Blog: Data science job hunt
I recently interviewed with top IT companies for roles like Applied scientist, Machine Learning Engineer and Data scientist in countries like Australia, USA, UK and Sweden. I thought it might be a good idea to share my experience in hope that it will help someone.
I come across a lot of ads for courses on Udemy and other platforms claiming to teach machine learning/ artificial intelligence skills in 1 or several courses and some platforms go as far as claiming that you do not need to know complex mathematics behind a lot of machine learning/ computer vision algorithms. Most of these courses are designed in a way to explain the algorithms theoretically (I took 1 course on Udemy where the instructor said “The math can get hairy really fast so we are not going to bother ourselves with it. The main thing to do is to know how to implement it”). Although I do agree that it is important to know how to implement most of the Machine learning algorithms and how to fine-tune the hyperparameters, I do not agree with not bothering with the underlying math.
A lot of the courses focus on teaching a bunch of techniques (SVM, KNN, regression, ANN, CNN, RNN, PCA, k-means, etc) but do not focus on explaining VC dimensions, basics of probability and linear algebra. I understand from the course designer’s perspective that it’s not possible to teach everything in 1 course but claiming that the stuff is not significantly important is misleading. A person who is familiar with importing libraries from scikit-learn, Keras, PyTorch, Theano, etc and understand the high-level implementations of most algorithm might sound like a good candidate for such a position but in reality, he/ she is not. Let’s assume that the candidate is familiar with data pre-processing (missing data, outlier detection, normalization vs standardization, bias-variance tradeoff, detecting correlation) but is not familiar with linear algebra. This person will spend a lot of time trying to debug errors which occur while preparing the dataset for advanced libraries. I can say this because I used to be one of such people and man, I sucked at my interviews initially. I can’t say if this is the standard process or I was the unlucky one to go through these interview questions but the following are some of the things that I was asked:
- Can you tell what the cost function for logistic regression is? How can one derive it?

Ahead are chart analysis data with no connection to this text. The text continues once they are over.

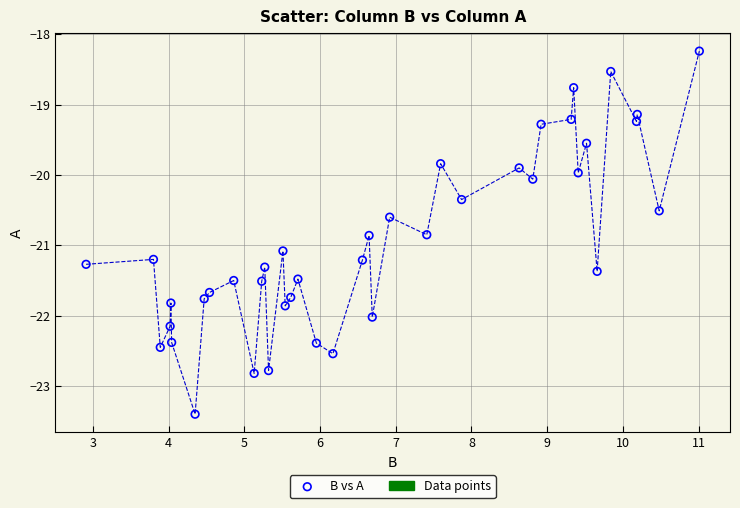

What is the range of X values (max minus min)?

8.1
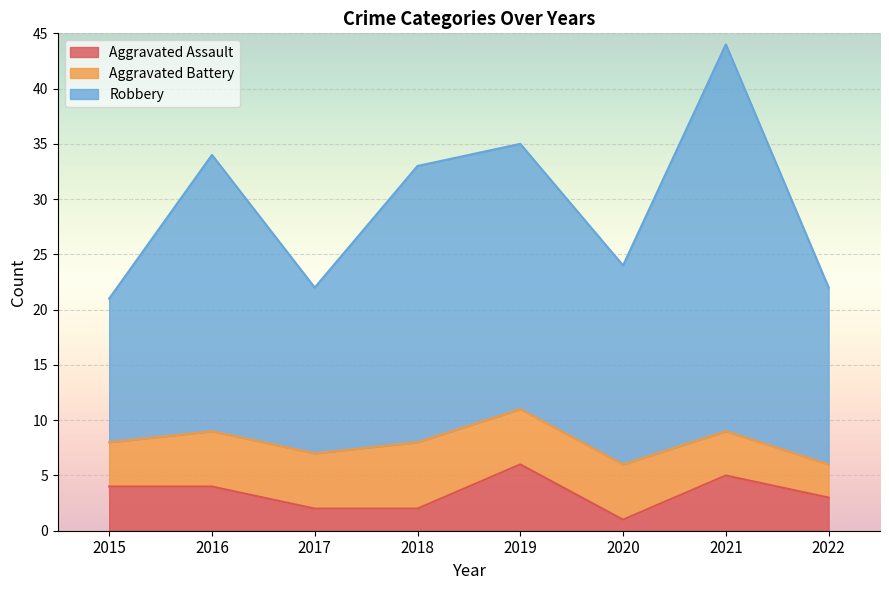

True or false: Aggravated Assault has a value of 1 at 2020.

True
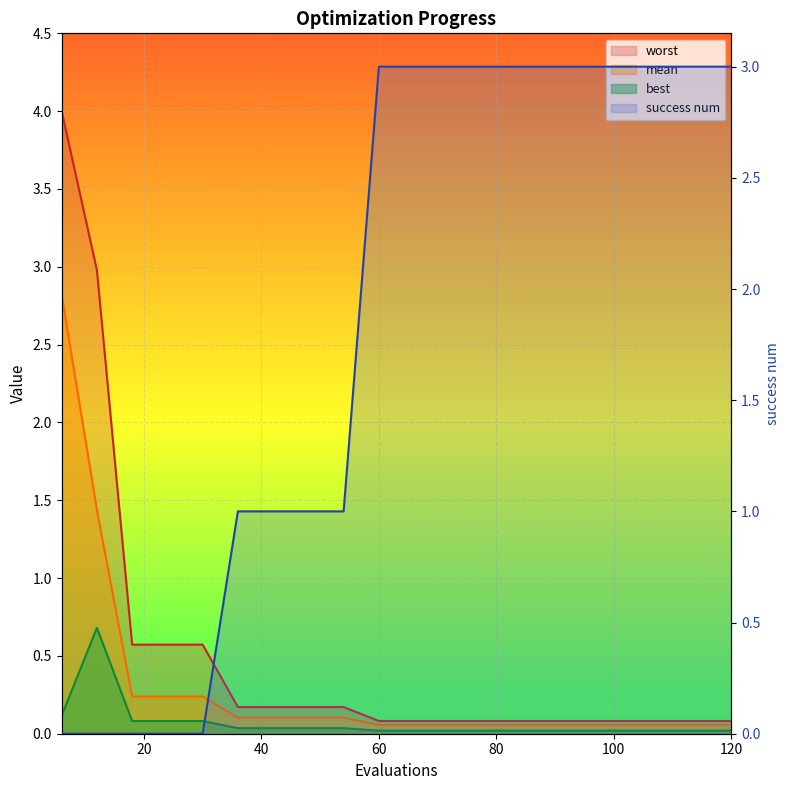

What is the sum of all worst values?

10.3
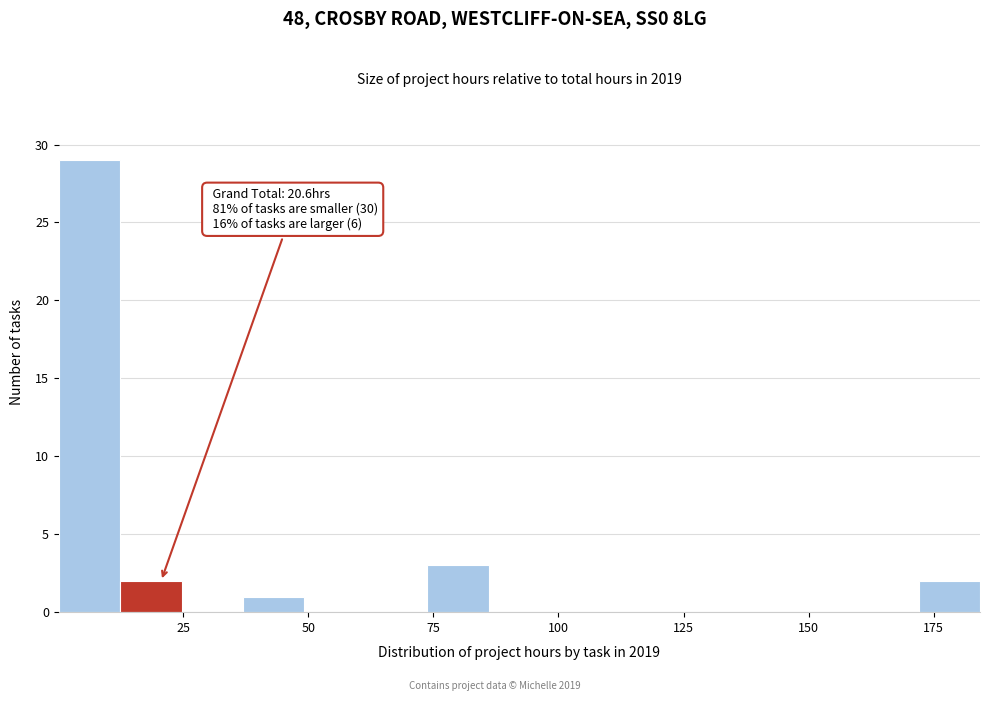

Around what value on the x-axis is the tallest bar? Give the approximate position of its centre, as read against the axis.

5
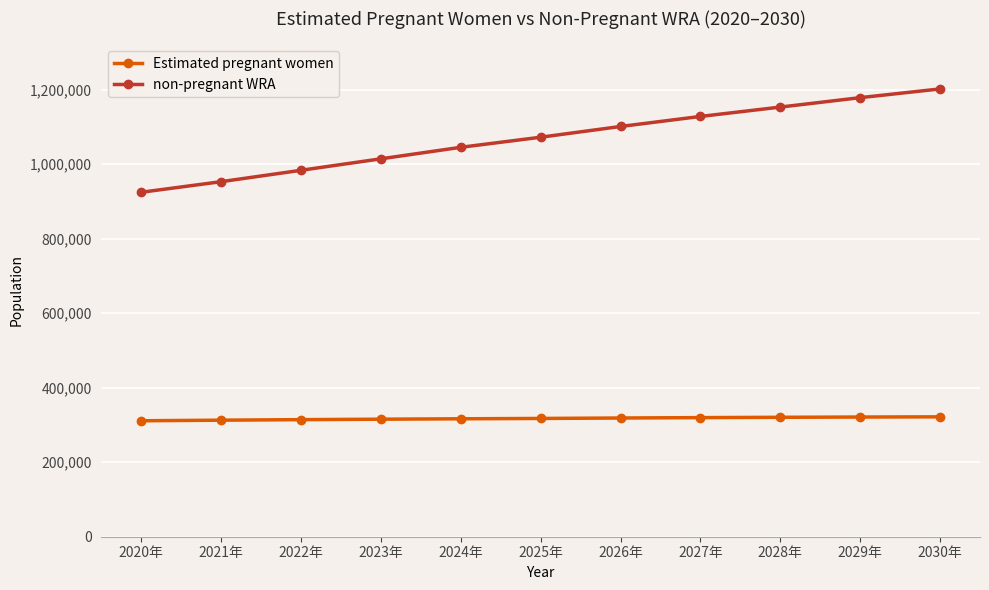

How many categories are shown in the chart?

11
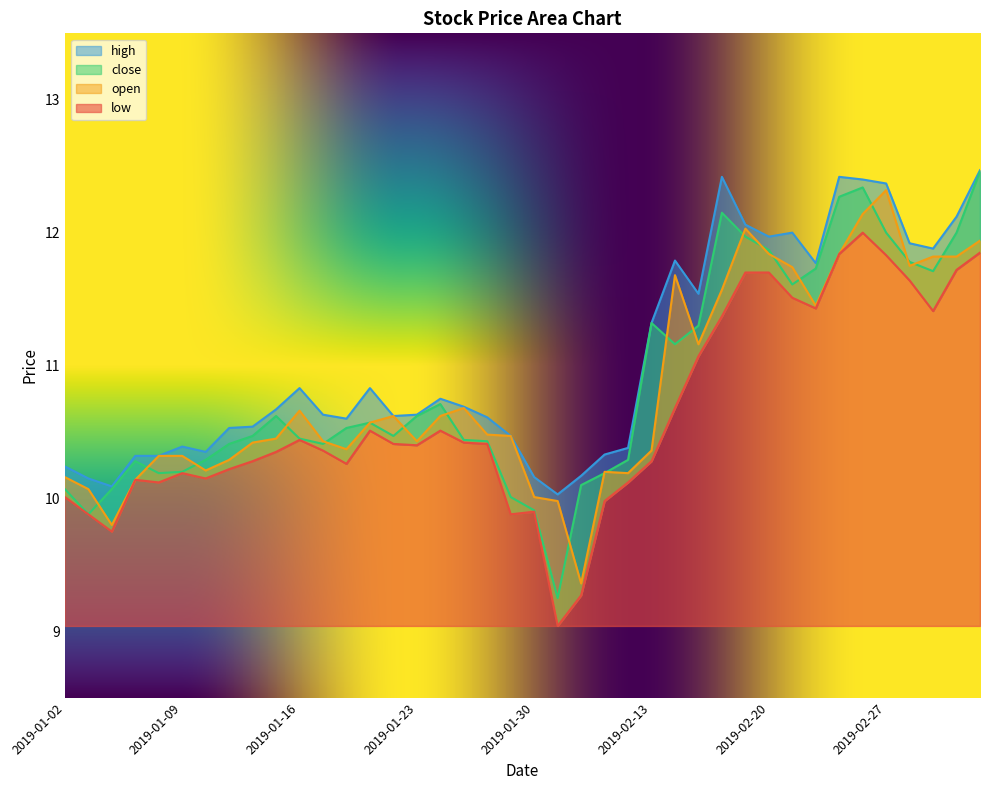

Rank the categories by low value from lowest to highest.

2019-01-31, 2019-02-01, 2019-01-04, 2019-01-03, 2019-01-29, 2019-01-30, 2019-02-11, 2019-01-02, 2019-01-08, 2019-02-12, 2019-01-07, 2019-01-10, 2019-01-09, 2019-01-11, 2019-01-18, 2019-01-14, 2019-02-13, 2019-01-15, 2019-01-17, 2019-01-23, 2019-01-22, 2019-01-28, 2019-01-25, 2019-01-16, 2019-01-21, 2019-01-24, 2019-02-14, 2019-02-15, 2019-02-18, 2019-03-01, 2019-02-22, 2019-02-21, 2019-02-28, 2019-02-19, 2019-02-20, 2019-03-04, 2019-02-27, 2019-02-25, 2019-03-05, 2019-02-26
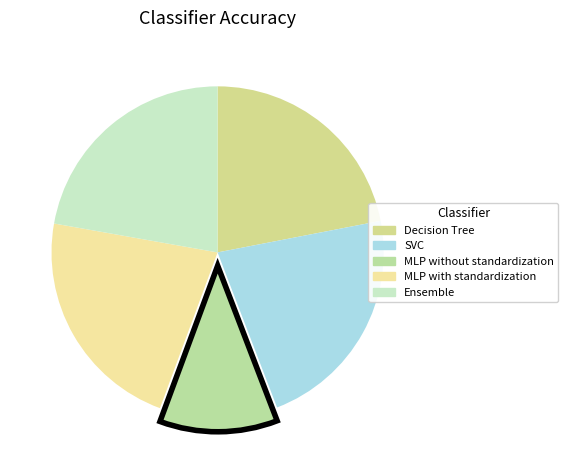

To the nearest percent, what percentage of the pie is MLP without standardization?

11%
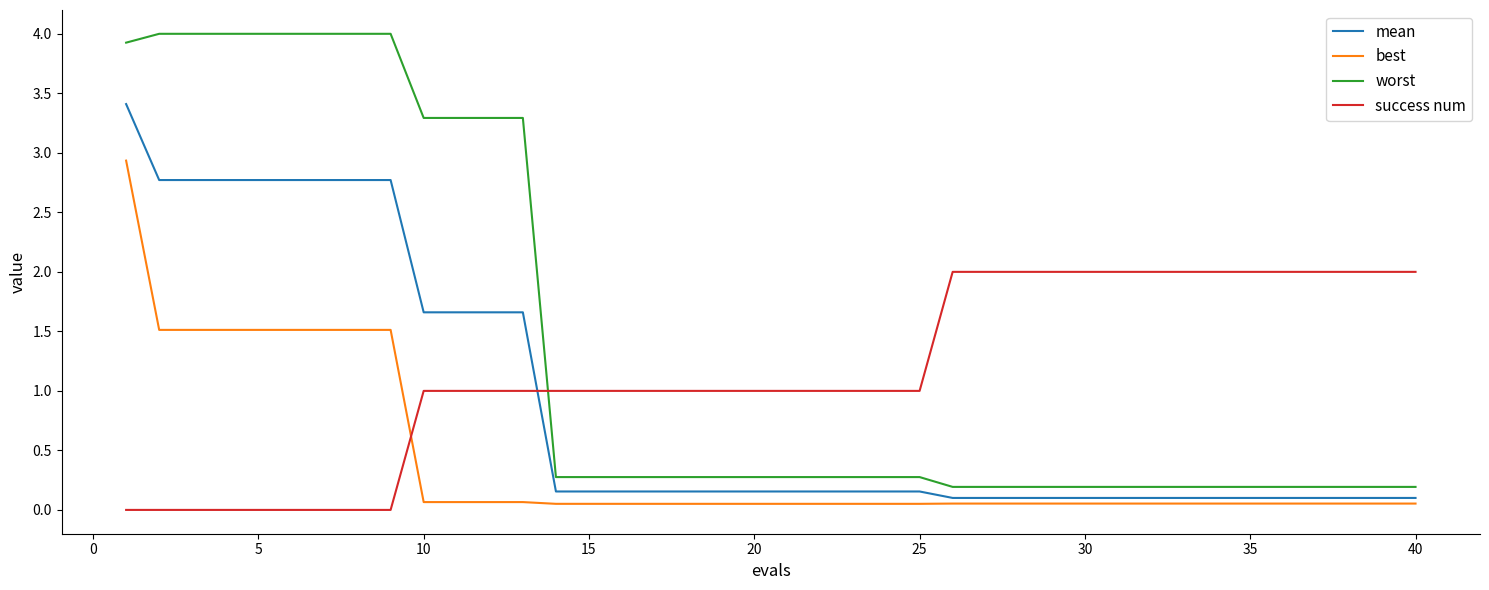

Which series ends up on top after the final intersection of best and success num?

success num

- Can you tell the cost function for an artificial neural network (for classification task) and give a high-level overview of the backpropagation algorithm?
- How to avoid overfitting?
- Let’s say you have 3 matrices (sizes were given)? In what order to multiply them to reduce the number of computations?
- Given a matrix with column vectors, check for linear independence. What is the span?
- How does random forest algorithm work? What is tree pruning?
- 7. Difference between XGBoost, CatBoost
- How does the decision tree algorithm decide the root node?
- Difference between bagging and boosting?
- Jacobian vs Hessian? How does computing these optimize the backpropagation algorithm?
- Explain CNN briefly? Explain how dropout & batch normalization layers help avoid overfitting?
- For a given problem (some image classification or object detection task), will you prefer to start with a customized model or check how some of the well known CNN architectures perform on it? If later, which one would you choose and why?
- SQL queries, HDFS questions, some other distributed systems questions.
I will add more questions as I remember them. The point I am trying to make is that doing just a few courses online doesn’t help answer a lot of these questions. Online courses are great to skim over the material but people need to understand that they need to know some underlying math behind most of these techniques because of interviewers test on it (or at least I have been tested on them).
I know people who work in top companies with such job titles and more often than not, they end up testing the problem at hand on several models and build custom models to address different challenges encountered.
I hope that this article helps people pursuing a career in data science realize that companies don’t pay (approx.) $150K + benefits to knowing some high-level APIs or completing a few online courses. Of course, familiarity with these APIs adds value but that’s not everything that’s needed to land such a job. What they care about is your deeper understanding and reasoning on when to choose a certain model and why and how to customize it if needed.
I am planning to start a series on Machine learning exploring the underlying math behind different machine learning algorithms and since the medium is not so popular for its Latex integration, point to appropriate resources (apart from online courses) to get a good grip on these topics. Let me know in the comment section if something like this would help. I am also curious to know how was your experience interviewing for data science role. Good luck.